By Dan Metcalf, Jr.
Clipper Film Correspondent
The Hunger Games: Catching Fire (Lionsgate)
Rated PG-13 for intense sequences of violence and action, some frightening images, thematic elements, a suggestive situation and language.
Starring Jennifer Lawrence, Josh Hutcherson, Liam Hemsworth, Woody Harrelson, Elizabeth Banks, Lenny Kravitz, Philip Seymour Hoffman, Jeffrey Wright, Stanley Tucci, Donald Sutherland, Toby Jones, Sam Claflin, Jena Malone, Lynn Cohen, Amanda Plummer, Meta Golding, Bruno Gunn, Alan Ritchson, Stephanie Leigh Schlund, E. Roger Mitchell, Maria Howell, Elena Sanchez, Bobby Jordan, John Casino, Willow Shields, Paula Malcomson, Patrick St. Esprit, Stef Dawson, Jack Quaid.
Written by Simon Beaufoy and Michael Arndt, based on the novel "Catching Fire" by Suzanne Collins.
Directed by Francis Lawrence.
I liked, but did not love the 2012 film adaptation of Suzanne Collins' The Hunger Games and thought it didn't warrant all the hype it got. You often get that whenever a movie version of a beloved book hits the big screen. More often than not, the movies don't capture the essence of the literary source, leaving disheartened book fans and befuddled moviegoers. Despite the tepid reviews, The Hunger Games cleaned up at the box office, ushering in the resulting sequel The Hunger Games: Catching Fire. When your first installment of a film series makes a lot of money, you also get the luxury of a bigger budget, which manifests itself quite effectively in Catching Fire.
Jennifer Lawrence returns as Katniss Everdeen, the victorious co-winner of the 74th Hunger Games, along with Josh Hutcherson as Peeta Mullark, her companion representative from the Panem (future America) mining community of District 12. The story picks up with President Snow (Donald Sutherland) still bristling over Katniss' act of defiance, which allowed for the first ever draw in the Hunger Games – a sporting event/reality TV show that keeps the masses entertained as their totalitarian government quietly represses them. Part of the Katniss/Peeta game strategy was to fake a romance that made them into media darlings, despite Katniss' feelings for Gail (Liam Hemsworth).

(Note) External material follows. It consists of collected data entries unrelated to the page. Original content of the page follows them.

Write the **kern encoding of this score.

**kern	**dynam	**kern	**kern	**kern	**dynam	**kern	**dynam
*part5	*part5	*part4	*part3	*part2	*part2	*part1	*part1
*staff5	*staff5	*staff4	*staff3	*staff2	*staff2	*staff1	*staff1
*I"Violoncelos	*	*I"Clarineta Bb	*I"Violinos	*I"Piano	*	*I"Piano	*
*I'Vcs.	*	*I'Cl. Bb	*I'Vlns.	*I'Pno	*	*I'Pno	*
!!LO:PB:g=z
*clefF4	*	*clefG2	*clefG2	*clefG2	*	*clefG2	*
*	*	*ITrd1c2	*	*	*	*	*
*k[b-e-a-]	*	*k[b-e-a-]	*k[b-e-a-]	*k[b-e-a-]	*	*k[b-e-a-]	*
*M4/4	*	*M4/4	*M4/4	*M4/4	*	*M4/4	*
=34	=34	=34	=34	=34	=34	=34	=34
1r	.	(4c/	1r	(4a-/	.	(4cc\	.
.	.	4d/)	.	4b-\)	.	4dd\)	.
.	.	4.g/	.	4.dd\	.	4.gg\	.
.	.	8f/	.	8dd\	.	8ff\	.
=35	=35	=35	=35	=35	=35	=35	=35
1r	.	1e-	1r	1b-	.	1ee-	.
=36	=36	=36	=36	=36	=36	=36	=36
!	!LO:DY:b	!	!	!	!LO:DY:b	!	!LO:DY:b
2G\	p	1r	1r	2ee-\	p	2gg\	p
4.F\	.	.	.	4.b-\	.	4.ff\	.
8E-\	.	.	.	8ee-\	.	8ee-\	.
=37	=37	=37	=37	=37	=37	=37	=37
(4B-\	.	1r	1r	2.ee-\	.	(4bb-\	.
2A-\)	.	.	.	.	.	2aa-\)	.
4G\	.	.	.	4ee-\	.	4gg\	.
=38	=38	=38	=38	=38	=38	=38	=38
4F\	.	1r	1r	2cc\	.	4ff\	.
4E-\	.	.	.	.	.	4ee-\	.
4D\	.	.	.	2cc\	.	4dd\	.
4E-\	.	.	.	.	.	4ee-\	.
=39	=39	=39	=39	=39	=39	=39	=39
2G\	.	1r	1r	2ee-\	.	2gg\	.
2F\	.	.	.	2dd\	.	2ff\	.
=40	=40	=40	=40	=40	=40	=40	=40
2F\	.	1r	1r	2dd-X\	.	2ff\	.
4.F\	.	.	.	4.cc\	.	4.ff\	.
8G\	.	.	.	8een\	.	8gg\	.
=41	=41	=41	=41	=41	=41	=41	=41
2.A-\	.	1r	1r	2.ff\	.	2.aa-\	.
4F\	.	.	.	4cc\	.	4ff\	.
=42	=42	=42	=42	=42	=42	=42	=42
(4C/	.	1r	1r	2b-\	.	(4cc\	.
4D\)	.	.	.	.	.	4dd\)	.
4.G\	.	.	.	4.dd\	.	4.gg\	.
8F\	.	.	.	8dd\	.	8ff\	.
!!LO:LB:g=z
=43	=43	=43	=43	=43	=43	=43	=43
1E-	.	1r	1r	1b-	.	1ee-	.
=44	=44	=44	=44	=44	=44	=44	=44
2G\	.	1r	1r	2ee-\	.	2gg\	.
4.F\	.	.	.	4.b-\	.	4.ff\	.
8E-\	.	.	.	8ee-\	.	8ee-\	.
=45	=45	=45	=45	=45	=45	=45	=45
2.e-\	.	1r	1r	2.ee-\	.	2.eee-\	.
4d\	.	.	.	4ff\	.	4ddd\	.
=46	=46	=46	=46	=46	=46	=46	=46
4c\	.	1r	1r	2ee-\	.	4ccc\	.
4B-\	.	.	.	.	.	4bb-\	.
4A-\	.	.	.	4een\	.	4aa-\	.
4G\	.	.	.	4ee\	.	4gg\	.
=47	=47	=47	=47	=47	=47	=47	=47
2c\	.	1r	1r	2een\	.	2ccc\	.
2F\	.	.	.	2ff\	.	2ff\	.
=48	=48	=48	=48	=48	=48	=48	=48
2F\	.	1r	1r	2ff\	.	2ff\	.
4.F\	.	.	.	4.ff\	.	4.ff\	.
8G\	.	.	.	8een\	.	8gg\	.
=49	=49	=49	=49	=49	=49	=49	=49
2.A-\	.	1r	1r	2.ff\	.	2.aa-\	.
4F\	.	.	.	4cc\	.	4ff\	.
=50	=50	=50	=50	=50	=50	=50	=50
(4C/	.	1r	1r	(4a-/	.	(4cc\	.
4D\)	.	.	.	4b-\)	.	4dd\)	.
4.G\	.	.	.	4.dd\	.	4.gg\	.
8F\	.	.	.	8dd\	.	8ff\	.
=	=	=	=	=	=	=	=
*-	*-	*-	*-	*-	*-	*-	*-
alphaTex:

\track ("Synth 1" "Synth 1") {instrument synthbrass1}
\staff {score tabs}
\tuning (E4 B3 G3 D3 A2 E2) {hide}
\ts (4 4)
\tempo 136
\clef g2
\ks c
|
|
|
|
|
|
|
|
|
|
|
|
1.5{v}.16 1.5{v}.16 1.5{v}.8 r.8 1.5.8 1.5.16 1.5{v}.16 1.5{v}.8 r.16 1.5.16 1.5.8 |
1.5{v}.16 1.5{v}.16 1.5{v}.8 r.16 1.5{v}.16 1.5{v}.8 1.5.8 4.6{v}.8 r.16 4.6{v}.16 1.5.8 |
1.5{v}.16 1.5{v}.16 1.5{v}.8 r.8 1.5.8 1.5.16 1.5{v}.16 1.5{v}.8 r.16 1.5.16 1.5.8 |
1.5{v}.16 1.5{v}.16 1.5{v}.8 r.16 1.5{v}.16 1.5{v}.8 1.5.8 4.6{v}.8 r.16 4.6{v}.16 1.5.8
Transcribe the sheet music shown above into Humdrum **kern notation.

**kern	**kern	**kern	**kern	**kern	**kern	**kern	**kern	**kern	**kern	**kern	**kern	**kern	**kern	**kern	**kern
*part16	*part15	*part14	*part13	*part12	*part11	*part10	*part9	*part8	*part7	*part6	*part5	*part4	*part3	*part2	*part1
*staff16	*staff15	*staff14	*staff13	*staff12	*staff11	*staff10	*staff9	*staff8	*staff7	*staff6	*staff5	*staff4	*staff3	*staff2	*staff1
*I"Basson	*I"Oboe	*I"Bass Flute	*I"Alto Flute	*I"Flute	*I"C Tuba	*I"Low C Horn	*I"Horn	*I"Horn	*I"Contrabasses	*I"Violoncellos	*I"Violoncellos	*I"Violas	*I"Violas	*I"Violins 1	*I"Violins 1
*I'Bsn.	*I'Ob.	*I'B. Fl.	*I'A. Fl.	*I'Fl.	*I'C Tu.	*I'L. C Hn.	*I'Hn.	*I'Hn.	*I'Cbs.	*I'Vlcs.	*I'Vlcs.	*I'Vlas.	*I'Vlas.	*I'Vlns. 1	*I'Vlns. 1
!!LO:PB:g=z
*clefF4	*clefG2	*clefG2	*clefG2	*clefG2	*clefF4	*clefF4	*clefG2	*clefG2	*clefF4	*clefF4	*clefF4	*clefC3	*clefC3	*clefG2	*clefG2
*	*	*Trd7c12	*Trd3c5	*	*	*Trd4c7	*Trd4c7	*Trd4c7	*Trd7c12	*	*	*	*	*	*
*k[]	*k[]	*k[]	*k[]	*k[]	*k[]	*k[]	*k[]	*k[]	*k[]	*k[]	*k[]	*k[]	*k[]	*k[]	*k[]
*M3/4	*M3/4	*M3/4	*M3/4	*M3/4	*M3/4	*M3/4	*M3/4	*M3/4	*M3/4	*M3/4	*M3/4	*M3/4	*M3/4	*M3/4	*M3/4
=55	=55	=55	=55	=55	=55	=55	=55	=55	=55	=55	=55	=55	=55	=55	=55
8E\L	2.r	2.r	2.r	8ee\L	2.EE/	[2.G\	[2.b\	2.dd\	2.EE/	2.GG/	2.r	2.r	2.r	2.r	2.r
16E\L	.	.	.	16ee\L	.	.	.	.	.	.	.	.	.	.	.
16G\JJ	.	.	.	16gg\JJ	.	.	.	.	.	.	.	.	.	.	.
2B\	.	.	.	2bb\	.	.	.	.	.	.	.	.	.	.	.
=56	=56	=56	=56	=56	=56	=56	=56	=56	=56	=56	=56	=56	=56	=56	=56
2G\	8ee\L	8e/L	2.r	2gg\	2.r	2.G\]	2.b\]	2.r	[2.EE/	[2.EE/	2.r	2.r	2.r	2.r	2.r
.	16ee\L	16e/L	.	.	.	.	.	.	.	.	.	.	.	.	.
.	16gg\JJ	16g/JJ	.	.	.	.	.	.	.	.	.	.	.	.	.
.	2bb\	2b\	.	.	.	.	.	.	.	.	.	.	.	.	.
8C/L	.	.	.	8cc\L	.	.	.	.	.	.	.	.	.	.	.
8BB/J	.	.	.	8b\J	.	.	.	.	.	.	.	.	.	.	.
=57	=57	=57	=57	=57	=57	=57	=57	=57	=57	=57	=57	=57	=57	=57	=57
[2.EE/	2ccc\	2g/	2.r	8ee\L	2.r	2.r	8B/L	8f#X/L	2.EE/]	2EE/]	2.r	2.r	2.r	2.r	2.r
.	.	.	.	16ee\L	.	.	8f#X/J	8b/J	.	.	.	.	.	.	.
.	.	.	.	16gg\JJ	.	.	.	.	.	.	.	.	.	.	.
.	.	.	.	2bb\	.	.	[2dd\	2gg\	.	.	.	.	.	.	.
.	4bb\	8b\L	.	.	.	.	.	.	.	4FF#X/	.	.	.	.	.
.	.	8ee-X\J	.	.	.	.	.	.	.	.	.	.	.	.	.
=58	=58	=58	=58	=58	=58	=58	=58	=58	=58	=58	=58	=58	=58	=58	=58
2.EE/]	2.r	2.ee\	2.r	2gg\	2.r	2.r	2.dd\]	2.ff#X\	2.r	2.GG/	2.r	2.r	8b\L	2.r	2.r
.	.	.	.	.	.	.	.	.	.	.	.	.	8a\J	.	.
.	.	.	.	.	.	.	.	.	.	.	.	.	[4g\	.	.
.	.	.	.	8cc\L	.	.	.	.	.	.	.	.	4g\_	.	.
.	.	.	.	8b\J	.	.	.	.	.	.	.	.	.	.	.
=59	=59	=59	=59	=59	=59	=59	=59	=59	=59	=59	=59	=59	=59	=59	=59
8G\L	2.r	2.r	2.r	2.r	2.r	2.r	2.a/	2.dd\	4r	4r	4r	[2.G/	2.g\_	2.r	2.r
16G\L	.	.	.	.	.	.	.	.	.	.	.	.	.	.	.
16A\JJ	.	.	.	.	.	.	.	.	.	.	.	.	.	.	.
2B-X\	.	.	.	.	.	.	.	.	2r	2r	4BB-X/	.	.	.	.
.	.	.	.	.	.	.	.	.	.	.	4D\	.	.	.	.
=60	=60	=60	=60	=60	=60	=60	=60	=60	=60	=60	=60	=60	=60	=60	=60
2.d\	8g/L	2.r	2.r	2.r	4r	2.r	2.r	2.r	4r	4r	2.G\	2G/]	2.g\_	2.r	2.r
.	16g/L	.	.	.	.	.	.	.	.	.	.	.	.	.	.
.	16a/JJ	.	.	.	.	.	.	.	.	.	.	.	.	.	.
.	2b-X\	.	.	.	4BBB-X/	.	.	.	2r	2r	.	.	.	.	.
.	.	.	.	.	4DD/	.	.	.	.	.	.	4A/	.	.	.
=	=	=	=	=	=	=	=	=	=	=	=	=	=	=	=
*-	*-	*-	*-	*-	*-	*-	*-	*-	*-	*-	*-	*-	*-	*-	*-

The story picks up as Katniss and Peeta embark on a victory tour across the country. The star-crossed “lovers” are uncomfortable with their new found stardom, especially since their defiance has sparked a revolution – especially in the poorer districts. They soon discover that President Snow has tightened his grip over the public – by way of floggings and executions. Snow also hires a new “game maker” named Plutarch (Philip Seymour Hoffman) to create a mor challenging scenario for the upcoming 75th Hunger Games. Snow adds a bigger twist when he requires all the games contestants to come from a pool of former winners, no matter how old or capable. Katniss and Peeta being only 2 of 3 District 12 winners places them back in the games, and looking for new allies. Those allies include Finnick (Sam Clafin), Johanna (Jena Malone), Beetee (Jeffrey Wright), and Wiress (Amanda Plummer).
As the competition begins, the obstacles and traps inside the game arena get more deadly as the contestants are quickly killed off. Working together, Katniss, Peeta and their allies devise a plan to circumvent the technology of the arena, in the hope that they might be able to get an upper hand on the competition – and the oppressive government. What follows is a surprise ally (unless you've read the book) and a rather abrupt cliffhanger (leading into the next Mockingjay films, based on the third and final Hunger Games novel).
I liked Catching Fire a lot more than first Hunger Games movie for a several reasons. First, with a bigger budget comes a greater spectacle in terms of special effects and star quality (including Hoffman, Wright and Plummer). Second is a much better script, complete with a fair amount of clever dialogue and humor that was missing from the first movie. Third is a great performance from Lawrence, who is handed a much more complex scenario one would expect from surviving such a barbaric tableau. She is definitely one of the best young actors working today, and I hope she can keep it up. There are other reasons to like Catching Fire a little more than the first movie, including a more skilled director (Francis Lawrence) who keeps the story moving a little faster than his predecessor.
I'm still not convinced that a Hunger Games scenario could exist (kids fighting to the death for entertainment), but Collins has a few pertinent things to say about totalitarianism, albeit a little less deep than Orwell.
Either way, The Hunger Games: Catching Fire certainly has my attention now, and looking forward to the final installments.